盤石の老後のはずが…59歳サラリーマンの“悩みのタネ”

年収950万円のサラリーマン中田俊夫さん(仮名・59歳)は、妻と息子の3人家族です。妻・陽子さん(仮名・55歳)は結婚以来、専業主婦として家庭を支えてきました。息子はすでに社会人となり、車で30分ほどの場所に1人暮らしをしています。

俊夫さんには、これまでの堅実な生活で築いた3,000万円の貯蓄があるほか、定年時には1,000万円の退職金を受け取る予定です。しかし、俊夫さんは会社側からの打診もあり、定年後もリタイアするのではなく、嘱託職員として仕事を継続するつもりでした。
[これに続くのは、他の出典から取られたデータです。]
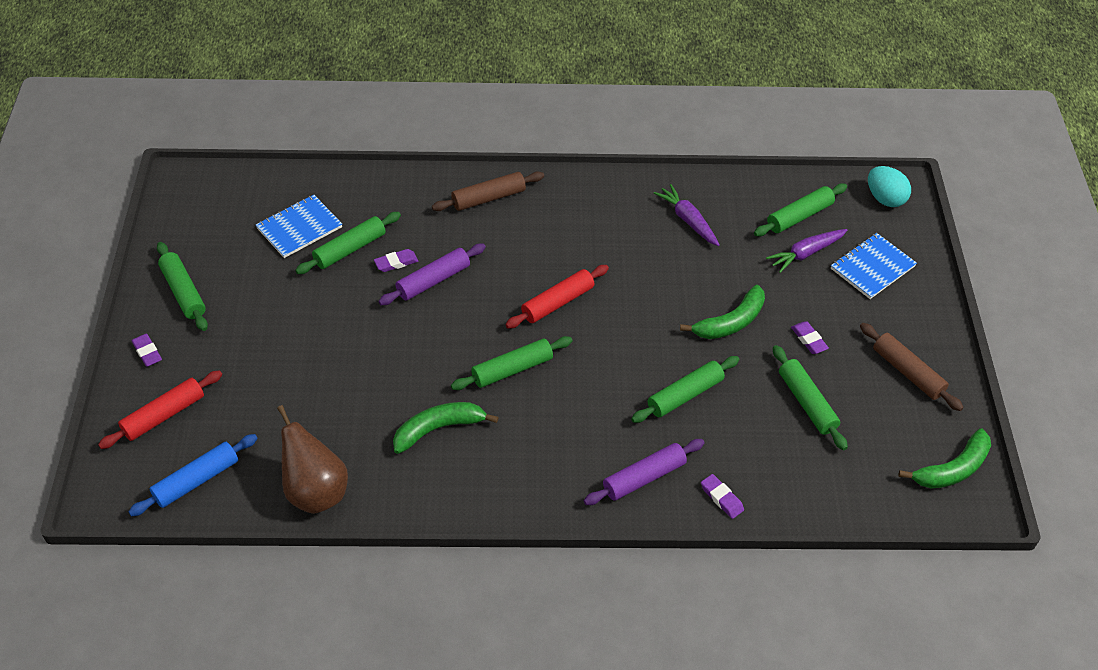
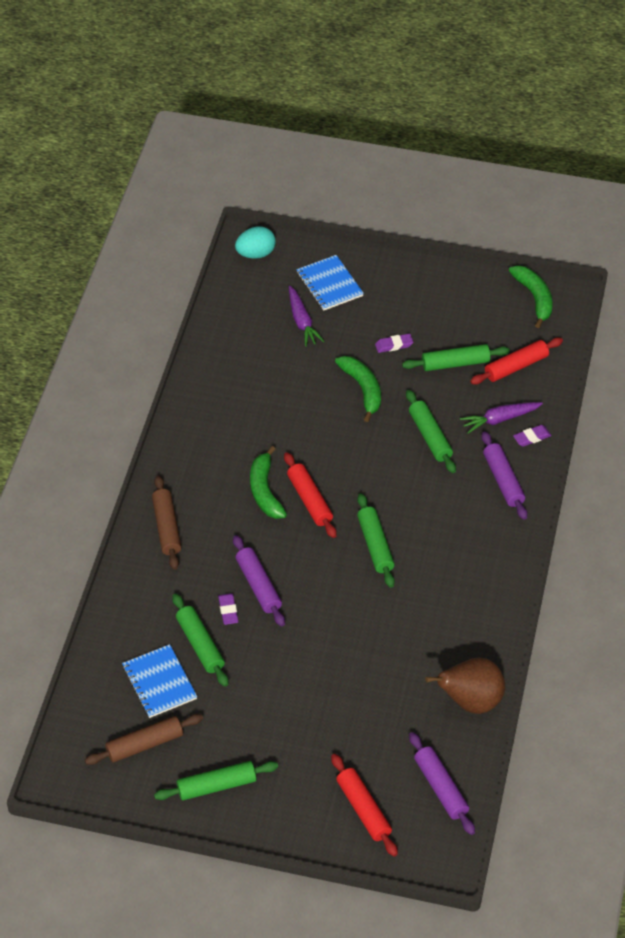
camera: 75 degrees left, 0 degrees up
(147, 352) = (285, 820): purple eraser -> none
(196, 480) = (441, 788): blue rolling pin -> purple rolling pin
(438, 429) = (425, 606): green banana -> green banana (265, 491)
(688, 220) = (240, 389): purple carrot -> purple carrot (500, 419)
(799, 216) = (259, 314): green rolling pin -> none
(829, 465) = (516, 367): none -> red rolling pin
(907, 372) = (441, 295): brown rolling pin -> brown rolling pin (145, 744)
収入は減るものの、生活費をまかなうには十分な見通しが立っており、表面的には「安心できる老後」が約束されているように思えます。

しかし、それでも俊夫さんは、ふとした瞬間にこう漏らします。

「定年後がこわい……」

悩みのタネは84歳義父との「同居生活」

俊夫さんの不安の背景にあるのは、約1年前から始まった義父との同居生活です。

妻・陽子さんの父親である義父は、現在84歳。数年前に最愛の妻を亡くしてからというもの、心にぽっかりと穴が空いたような状態が続いていたといいます。
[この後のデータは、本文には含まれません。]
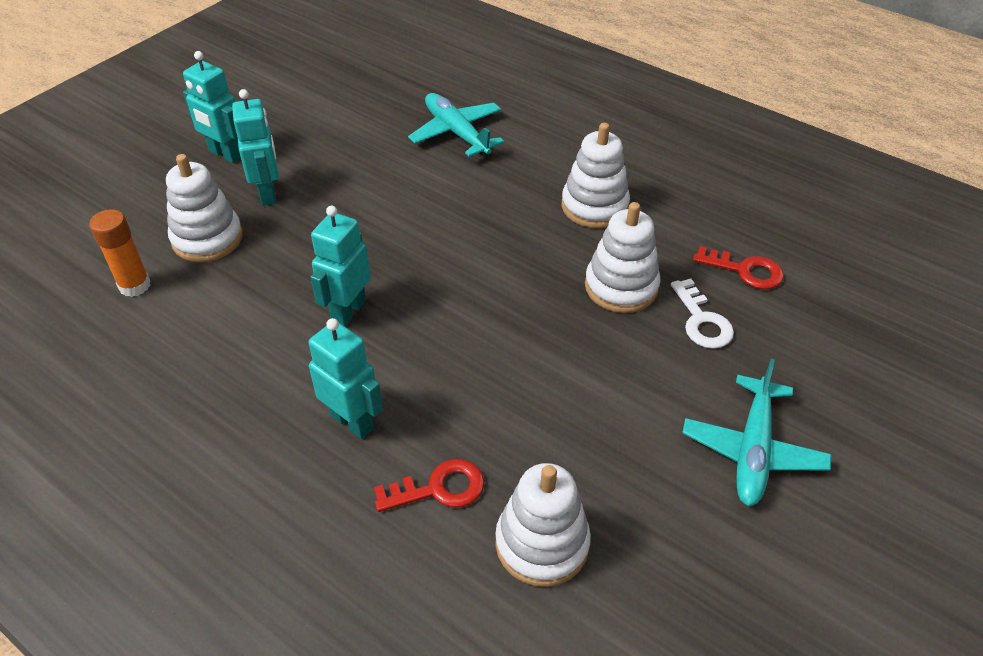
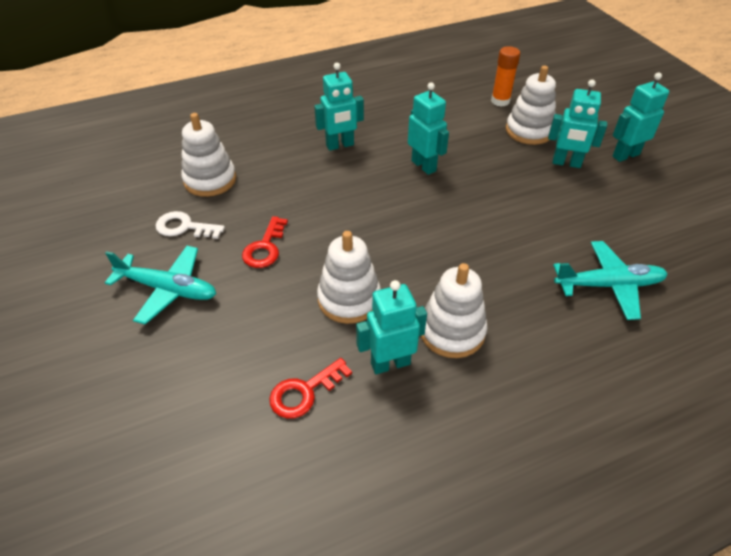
camera: 120 degrees right, 0 degrees up
(439, 488) = (273, 159): red key -> red key (265, 247)
(664, 231) = (390, 363): none -> turquoise robot
(702, 321) = (280, 327): white key -> white key (184, 227)
(753, 450) = (168, 289): turquoise plane -> turquoise plane turned 150 degrees clockwise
そんな義父の様子を見かねた陽子さんが「引き取って面倒を見たい」と言い出しました。

当初、本心では乗り気でなかった俊夫さん。しかし、義父の様子をみに妻の実家を訪ねると、元気だった義父はみるからに弱っている様子。このまま義父を見捨てることはできないと感じた俊夫さんは最終的に同居を了承。夫婦の住まいで同居することになりました。

ところが、実際に同居が始まってみると、俊夫さんは想像していた以上の精神的な負担に苛まれることとなったのでした。